As Cleveland and Akron makers enjoy their public debut, they join a growing Ohio network that includes more established shops such as the 25,000-square foot Columbus Idea Foundry. Now in its fourth year, the Foundry boasts 100 members that dabble in everything from jewelry making to blacksmithing. The Columbus area is also home to the Buildmore Workshop, which describes itself as being like "a health club for woodworkers, inventors, engineers, artists, crafters, builders and tinkerers." The space features an extensive array of wood and metal working tools and machines as well as a robotics lab.

Cincinnati's Hive 13 offers up events such as Junk Salvage Day and classes on the Raspberry Pi, which might look like a typo to the non-hacker. For insiders such as Dave Walton of the Makers' Alliance, however, this pi is more than easy to swallow.

"I'm working on a mushroom grow house controlled by a Raspberry Pi," he says. Before your lips purse in disbelief, a Raspberry Pi is a cutting edge computer that costs about $40 and is the size of a credit card.

Now you're speaking hacker.

Many hackers try to get spaces up and running, but not all succeed. Case in point, Toledo's Glass Act Labs tried hard for a year but unfortunately did not survive. That said, Ohio is home to two other budding hackerspaces that have promise. KOIPound is located in Cincinnati and caters to performing artists as well as the building type. At Dayton Diode, members eviscerate items such as old boom boxes, printers and dishwashers for salvageable parts.

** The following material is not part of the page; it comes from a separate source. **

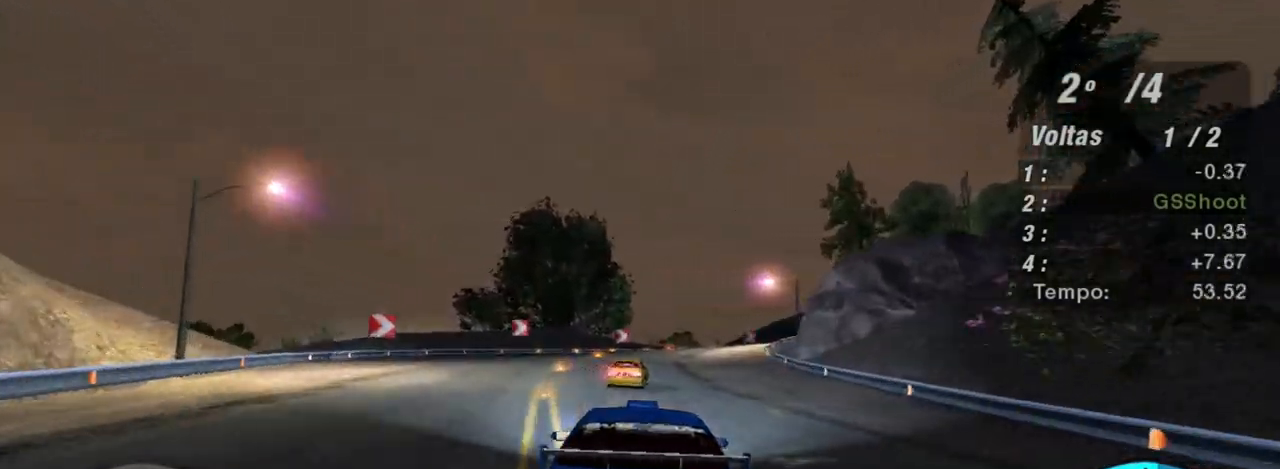
{"buttons": ["R2"], "left_stick": "center", "right_stick": "center", "events": []}
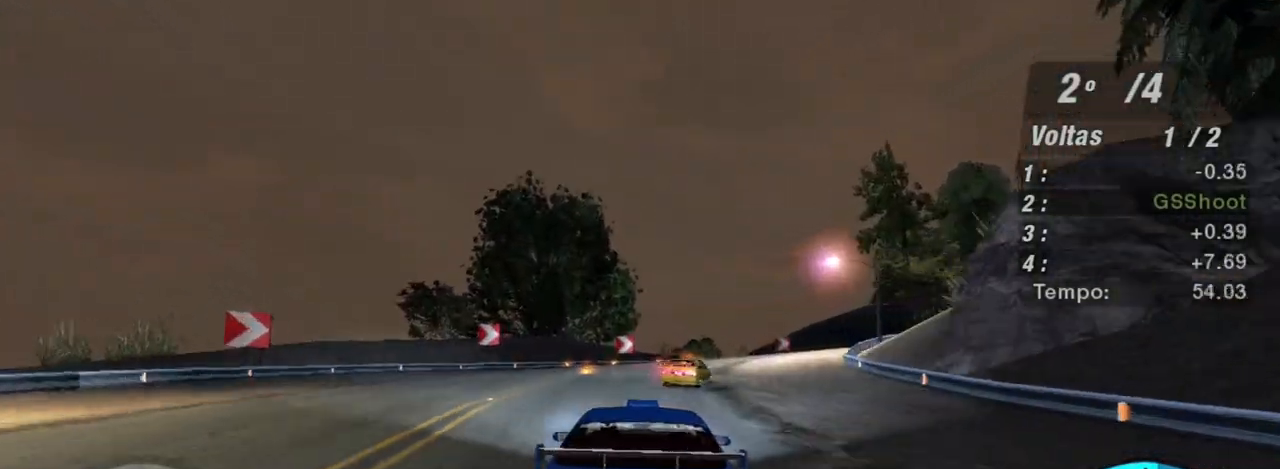
{"buttons": ["L2"], "left_stick": "right", "right_stick": "center", "events": [[66, "left_stick", "right"], [233, "R2", "up"], [300, "left_stick", "center"], [500, "L2", "down"], [500, "left_stick", "right"]]}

The one thing a hackerspace must have to survive is a whole lot of heart, which is obvious enough. The other thing that doesn't hurt is a good measure of (ahem) raw material.

"It's fine if you want to just drop off some junk at the space," says SYN/HAK Champion Trever Fischer. "We're fine with that. The people at the space will do something about it. They'll either clean it up or throw it out or maybe someone will come along with a great idea and say, 'Hey! I want to take that monitor and turn it into a fish tank!"